=== Data excerpts ===

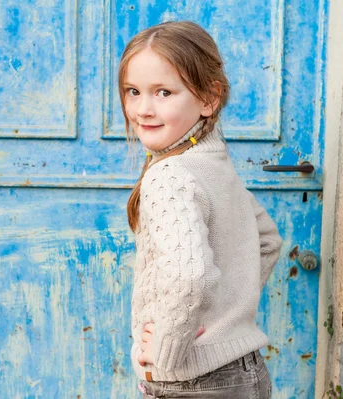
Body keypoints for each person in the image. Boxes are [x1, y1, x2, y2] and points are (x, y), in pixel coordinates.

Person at [118, 21, 283, 398]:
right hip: (246, 373)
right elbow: (268, 240)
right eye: (133, 91)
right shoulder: (212, 164)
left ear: (209, 98)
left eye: (163, 92)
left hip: (194, 383)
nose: (143, 108)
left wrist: (167, 352)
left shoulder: (169, 176)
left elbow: (187, 278)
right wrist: (226, 314)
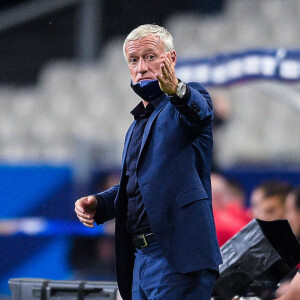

===

Assignment> The complete set of records should be written out again, pictures excluded.

Answer for the task>
Body keypoints for each person in the image. Boxes are [x1, y1, x2, y2] and points are (x, y), in pixel coordinates.

Person at [118, 21, 283, 398]:
right hip: (246, 373)
right elbow: (268, 240)
right eye: (133, 91)
right shoulder: (212, 164)
left ear: (209, 98)
left eye: (163, 92)
left hip: (194, 383)
nose: (143, 108)
left wrist: (167, 352)
left shoulder: (169, 176)
left elbow: (187, 278)
right wrist: (226, 314)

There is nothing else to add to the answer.